Jugar entre balas, entre muertes, con el olor a sangre como parte del programa de un domingo. Niños y niñas que crecen con la naturalización de estos hechos, que mientras aprenden a caminar observan las armas largas que exhiben sin pudor las fuerzas de seguridad, muchos de esos niños aprenden antes el tipo de calibre de los fierros que a leer. El espacio público de las villas sufre un control social total perfectamente similar al control que se ejerce en una cárcel. El dominio del espacio es el mismo. Hay tales horas para poder salir de la casa-celda al recreo. No se permite la reunión de más de dos personas. Allí donde haya 2 o 3 allí llegan rápidamente los robocops del subdesarrollo a maltratar, humillar y sembrar el terror. También hay un semi toque de queda, después de tal hora no se puede andar, a quien se atreva a romper esa regla, no se lo asesina (por suerte) pero se lo arresta o somete a distintas formas de tortura.
Pero lo peor de todo este carnaval de la represión es que una enorme cantidad de los mismos habitantes de los barrios populares que sufren estas aberraciones celebran ser castigados, aplauden la presencia permanente de los gendarmes. Incluso hay pibes que fueron torturados que me han dicho; «Pero bueno al menos el barrio ahora está más tranquilo». No suelo decir nada más cuando escucho eso.

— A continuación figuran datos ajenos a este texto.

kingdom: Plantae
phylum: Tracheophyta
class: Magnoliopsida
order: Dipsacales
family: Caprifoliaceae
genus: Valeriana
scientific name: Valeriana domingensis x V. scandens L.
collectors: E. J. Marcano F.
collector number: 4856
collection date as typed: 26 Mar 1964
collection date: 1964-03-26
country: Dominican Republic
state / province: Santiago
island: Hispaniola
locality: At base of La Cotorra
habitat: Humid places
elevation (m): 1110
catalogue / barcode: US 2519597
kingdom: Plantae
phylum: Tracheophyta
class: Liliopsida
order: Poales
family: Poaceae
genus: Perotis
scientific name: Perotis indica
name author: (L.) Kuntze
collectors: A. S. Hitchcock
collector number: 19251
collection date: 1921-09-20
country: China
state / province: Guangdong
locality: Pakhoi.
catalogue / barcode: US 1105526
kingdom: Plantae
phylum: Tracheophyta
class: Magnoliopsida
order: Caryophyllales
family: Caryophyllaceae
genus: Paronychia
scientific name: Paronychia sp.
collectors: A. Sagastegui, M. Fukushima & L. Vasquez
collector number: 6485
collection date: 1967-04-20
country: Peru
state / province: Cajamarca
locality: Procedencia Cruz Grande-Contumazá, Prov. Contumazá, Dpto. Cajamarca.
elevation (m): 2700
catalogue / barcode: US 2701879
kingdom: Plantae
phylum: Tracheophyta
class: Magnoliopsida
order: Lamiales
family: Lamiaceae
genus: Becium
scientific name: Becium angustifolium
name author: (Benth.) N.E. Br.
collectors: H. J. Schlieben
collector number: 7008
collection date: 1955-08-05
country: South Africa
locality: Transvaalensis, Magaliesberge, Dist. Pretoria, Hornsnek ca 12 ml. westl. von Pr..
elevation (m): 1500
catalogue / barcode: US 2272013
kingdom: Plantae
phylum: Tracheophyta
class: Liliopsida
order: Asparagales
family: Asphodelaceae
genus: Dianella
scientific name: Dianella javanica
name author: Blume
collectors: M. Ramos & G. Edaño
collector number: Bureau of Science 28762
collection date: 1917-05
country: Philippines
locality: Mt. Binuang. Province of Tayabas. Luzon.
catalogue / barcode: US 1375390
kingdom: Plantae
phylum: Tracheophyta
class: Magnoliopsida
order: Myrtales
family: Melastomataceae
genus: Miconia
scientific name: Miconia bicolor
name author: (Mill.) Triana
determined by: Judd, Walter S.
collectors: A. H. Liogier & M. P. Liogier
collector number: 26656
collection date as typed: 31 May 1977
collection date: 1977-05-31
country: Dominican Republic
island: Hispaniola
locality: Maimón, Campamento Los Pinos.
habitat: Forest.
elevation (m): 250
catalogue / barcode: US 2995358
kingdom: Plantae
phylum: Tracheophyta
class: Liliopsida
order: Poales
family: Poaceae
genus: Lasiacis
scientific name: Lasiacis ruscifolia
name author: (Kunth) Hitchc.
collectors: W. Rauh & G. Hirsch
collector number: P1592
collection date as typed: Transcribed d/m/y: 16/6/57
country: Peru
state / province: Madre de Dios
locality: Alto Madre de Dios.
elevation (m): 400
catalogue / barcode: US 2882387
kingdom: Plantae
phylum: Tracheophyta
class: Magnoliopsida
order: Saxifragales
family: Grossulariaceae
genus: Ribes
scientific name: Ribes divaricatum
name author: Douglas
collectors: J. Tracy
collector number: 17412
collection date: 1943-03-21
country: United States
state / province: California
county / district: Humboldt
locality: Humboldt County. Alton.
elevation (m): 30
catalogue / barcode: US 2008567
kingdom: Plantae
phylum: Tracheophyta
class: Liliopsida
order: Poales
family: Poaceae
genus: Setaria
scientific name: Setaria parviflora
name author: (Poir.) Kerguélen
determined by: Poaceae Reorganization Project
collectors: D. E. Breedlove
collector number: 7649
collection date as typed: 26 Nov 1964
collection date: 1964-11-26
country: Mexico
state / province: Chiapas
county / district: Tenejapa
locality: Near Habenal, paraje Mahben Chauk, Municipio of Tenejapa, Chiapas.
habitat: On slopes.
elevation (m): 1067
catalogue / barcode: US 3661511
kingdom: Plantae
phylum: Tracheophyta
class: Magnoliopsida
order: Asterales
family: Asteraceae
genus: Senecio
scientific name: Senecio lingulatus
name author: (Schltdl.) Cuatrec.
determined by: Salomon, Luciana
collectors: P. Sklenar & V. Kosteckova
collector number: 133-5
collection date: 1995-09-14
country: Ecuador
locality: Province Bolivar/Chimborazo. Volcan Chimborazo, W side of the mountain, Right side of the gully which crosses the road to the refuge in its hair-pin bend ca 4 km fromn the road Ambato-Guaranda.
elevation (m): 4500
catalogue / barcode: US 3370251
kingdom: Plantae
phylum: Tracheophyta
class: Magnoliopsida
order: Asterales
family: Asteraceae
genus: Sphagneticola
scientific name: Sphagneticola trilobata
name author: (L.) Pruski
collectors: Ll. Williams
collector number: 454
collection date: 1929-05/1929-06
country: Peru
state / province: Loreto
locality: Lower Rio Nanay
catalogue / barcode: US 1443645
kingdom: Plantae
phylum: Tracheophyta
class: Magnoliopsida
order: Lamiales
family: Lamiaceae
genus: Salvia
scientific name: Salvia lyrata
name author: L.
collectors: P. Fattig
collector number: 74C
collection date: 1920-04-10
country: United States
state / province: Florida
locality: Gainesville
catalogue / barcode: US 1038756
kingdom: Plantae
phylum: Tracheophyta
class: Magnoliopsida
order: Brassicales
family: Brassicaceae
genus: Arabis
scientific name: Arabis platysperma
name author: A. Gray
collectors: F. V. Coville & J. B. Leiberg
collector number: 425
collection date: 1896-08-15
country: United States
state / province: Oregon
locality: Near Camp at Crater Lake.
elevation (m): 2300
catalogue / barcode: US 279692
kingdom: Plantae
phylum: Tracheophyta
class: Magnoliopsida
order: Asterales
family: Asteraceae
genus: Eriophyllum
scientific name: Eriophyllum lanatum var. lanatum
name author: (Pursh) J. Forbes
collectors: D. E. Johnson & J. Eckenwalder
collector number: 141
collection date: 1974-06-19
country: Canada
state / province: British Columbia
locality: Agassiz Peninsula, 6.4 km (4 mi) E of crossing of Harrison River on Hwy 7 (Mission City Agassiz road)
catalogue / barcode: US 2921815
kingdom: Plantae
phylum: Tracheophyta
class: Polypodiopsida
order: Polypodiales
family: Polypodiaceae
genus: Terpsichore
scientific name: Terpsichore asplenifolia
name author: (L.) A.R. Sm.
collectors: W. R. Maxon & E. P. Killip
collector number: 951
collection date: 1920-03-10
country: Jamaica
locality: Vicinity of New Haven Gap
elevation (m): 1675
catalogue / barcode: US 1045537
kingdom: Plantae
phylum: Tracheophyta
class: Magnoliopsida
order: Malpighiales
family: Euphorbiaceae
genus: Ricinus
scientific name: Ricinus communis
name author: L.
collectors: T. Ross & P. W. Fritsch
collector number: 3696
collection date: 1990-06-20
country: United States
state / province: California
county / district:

Muchas teorías burguesas de la psicología explican que lo vivido en la niñez tiene resonancias eternas sobre nuestras vidas de adultos, pero los modelos de niños con el que desarrollan sus ideas son modelos cuyo peor flagelo quizás sea la sobreprotección y que aunque no quieran tienen las necesidades humanas más elementales cubiertas; techo, comida y juguetes. Entonces ¿cuáles son las consecuencias en los adultos que atravesaron su niñez asfixiados no solo por todas las necesidades básicas ausentes sino por la experimentación concreta de la violencia por parte de las fuerzas de seguridad? ¿Cómo hablarán en el futuro todas estas imágenes que mi hija a los seis años de vida ya tiene cargadas en su ser?